# Exercise brief:
In the listing below, start your output at the line with "Practice Committee and Standards Division" and end it after the line with "at the Scarborough", copying every line exactly.

# Data for processing:
---

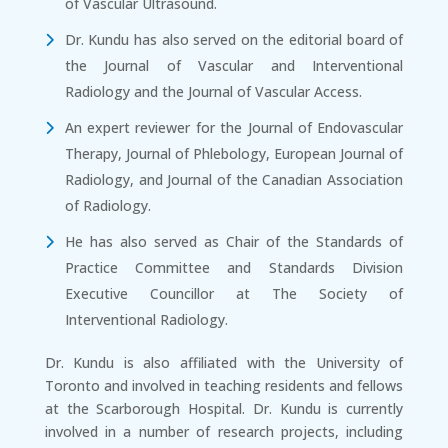
of Vascular Ultrasound.
Dr. Kundu has also served on the editorial board of
the Journal of Vascular and Interventional
Radiology and the Journal of Vascular Access.
An expert reviewer for the Journal of Endovascular
Therapy, Journal of Phlebology, European Journal of
Radiology, and Journal of the Canadian Association
of Radiology.
He has also served as Chair of the Standards of
Practice Committee and Standards Division
Executive Councillor at The Society of
Interventional Radiology.
Dr. Kundu is also affiliated with the University of
Toronto and involved in teaching residents and fellows
at the Scarborough Hospital. Dr. Kundu is currently
involved in a number of research projects, including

---

# Answer to this exercise:
Practice Committee and Standards Division
Executive Councillor at The Society of
Interventional Radiology.
Dr. Kundu is also affiliated with the University of
Toronto and involved in teaching residents and fellows
at the Scarborough Hospital. Dr. Kundu is currently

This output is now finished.